Doo we-oooo... |
And here we are.
For the last two months and change, I've been embroiled in a fun little project over on Gallifrey Base's "Long Game" forum, the home of all marathoning efforts on that fansite. As a Doctor Who fan of a mere(ish) six years, I'm woefully uninitiated in most of the classic series. I hear it's something of a rite of passage to make it through the entire program in order, from the start to the finish. Having now speedily started my way into the show's first years, I have decided to host my little reviews on an off-Base platform to make them a little more available to outside readers, as well as to group them somewhere with a more logical content cataloging setup. From here on out, everything that I publish there will also be published here. Joy!
What's Valentime and Space?
Aside from a really nauseating pun, it's a dedicated space for whatever Doctor Who content I might feel inclined to spit out, including this and all future marathon attempts, and probably (inevitably) for other TV and movie reviews and analysis somewhere on down the line. I have been pondering about where to try a similar marathoning effort for The X-Files for months, and eventually came to accept that a personal blog would probably be best. Multitasking is a beautiful thing - and like most beautiful things, dangerous, too.

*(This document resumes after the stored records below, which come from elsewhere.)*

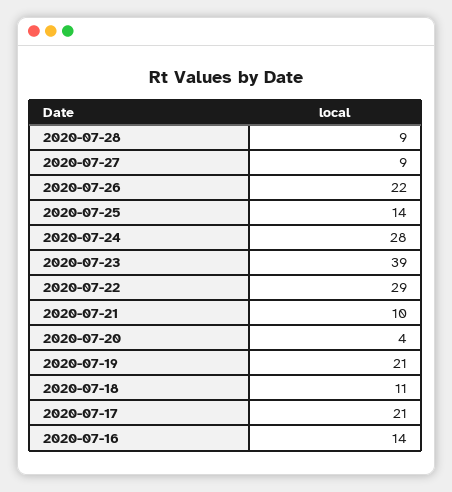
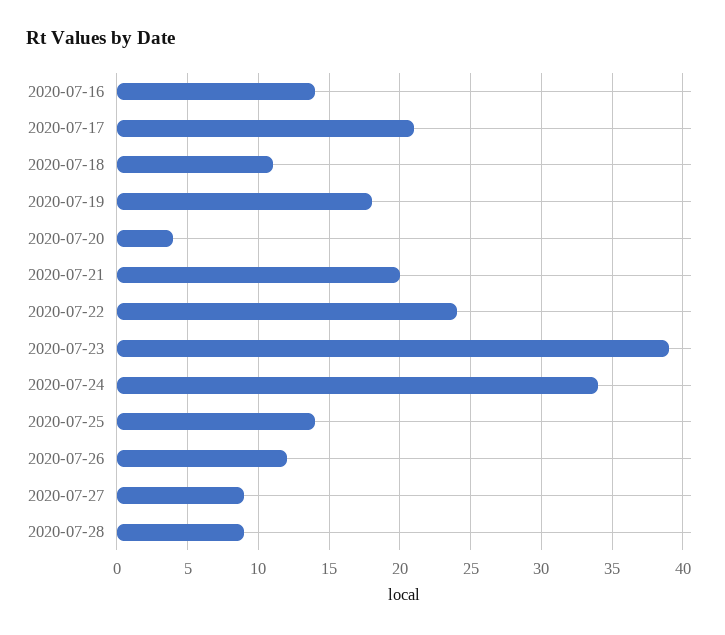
  {
    "2020-07-28": 9,
    "2020-07-27": 9,
-   "2020-07-26": 22,
+   "2020-07-26": 12,
    "2020-07-25": 14,
-   "2020-07-24": 28,
+   "2020-07-24": 34,
    "2020-07-23": 39,
-   "2020-07-22": 29,
+   "2020-07-22": 24,
-   "2020-07-21": 10,
+   "2020-07-21": 20,
    "2020-07-20": 4,
-   "2020-07-19": 21,
+   "2020-07-19": 18,
    "2020-07-18": 11,
    "2020-07-17": 21,
    "2020-07-16": 14
  }

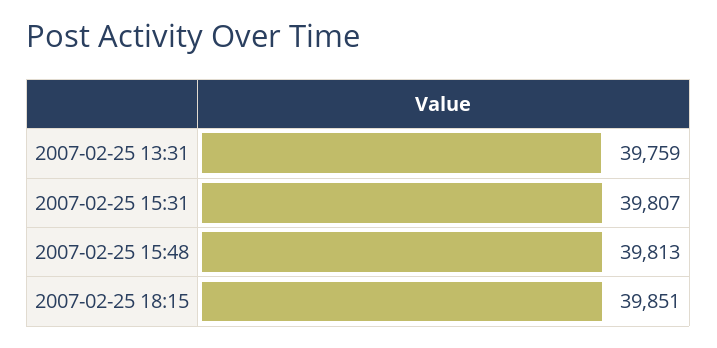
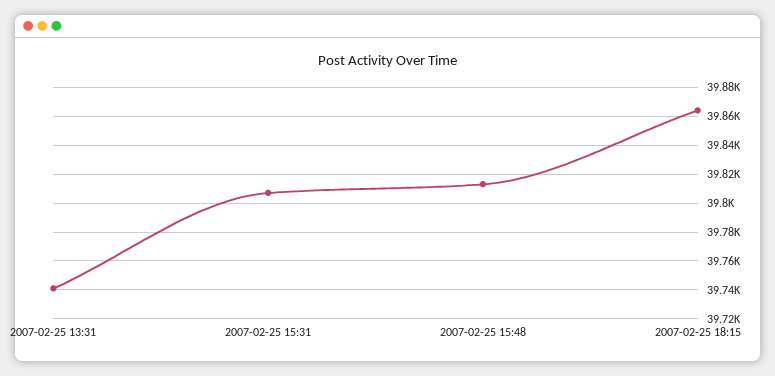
  {
-   "2007-02-25 13:31": 39759,
+   "2007-02-25 13:31": 39740,
    "2007-02-25 15:31": 39807,
    "2007-02-25 15:48": 39813,
-   "2007-02-25 18:15": 39851
+   "2007-02-25 18:15": 39865
  }

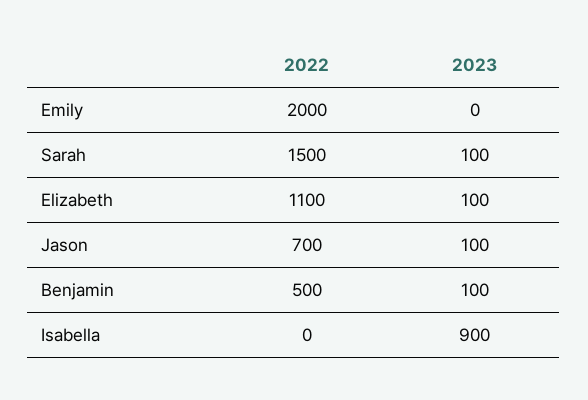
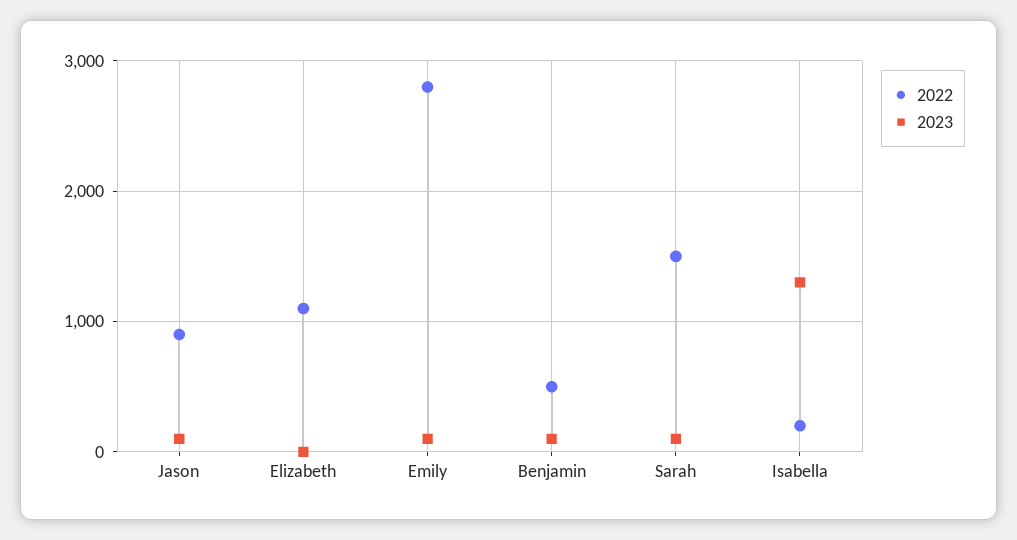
  {
    "2022": {
-     "Emily": 2000,
+     "Emily": 2800,
      "Sarah": 1500,
      "Elizabeth": 1100,
-     "Jason": 700,
+     "Jason": 900,
      "Benjamin": 500,
-     "Isabella": 0
+     "Isabella": 200
    },
    "2023": {
-     "Emily": 0,
+     "Emily": 100,
      "Sarah": 100,
-     "Elizabeth": 100,
+     "Elizabeth": 0,
      "Jason": 100,
      "Benjamin": 100,
-     "Isabella": 900
+     "Isabella": 1300
    }
  }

What's Monochrome Malarkey?
The first of my in-order Doctor Who marathon's six parts, naturally. For convenience's sake on this marathon's message board home, I'm planning to split the whole project into six discrete threads, each one covering a certain era in the program's history, and with uniformity in mind I'm keeping the basic skeleton of these segments delineated here too. Just call it a nod to my compulsive interest in organization and leave it at that. Monochrome Malarkey, the first of these, could be subtitled variously with 60s Who, or the black-and-white years, for these are what it covers. From 1963's An Unearthly Child to 1969's The War Games, Doctor Who's early years run the gamut from great classics to justifiably derided garbage and everything in between. It's a weird, eclectic period where the program only just begins to discover what it wants to do with itself, and in which it reacts in fits and starts to the social climate of its time. Just based on what little I've seen and heard so far, I'm totally stoked to discover what else is waiting for me in this period.
What's next?
Some review posts, obviously. Shortly, I'll be copying over the ones I have already put together to bring this space up to speed. Future updates will arrive as they're posted on the forum thread. Cheers!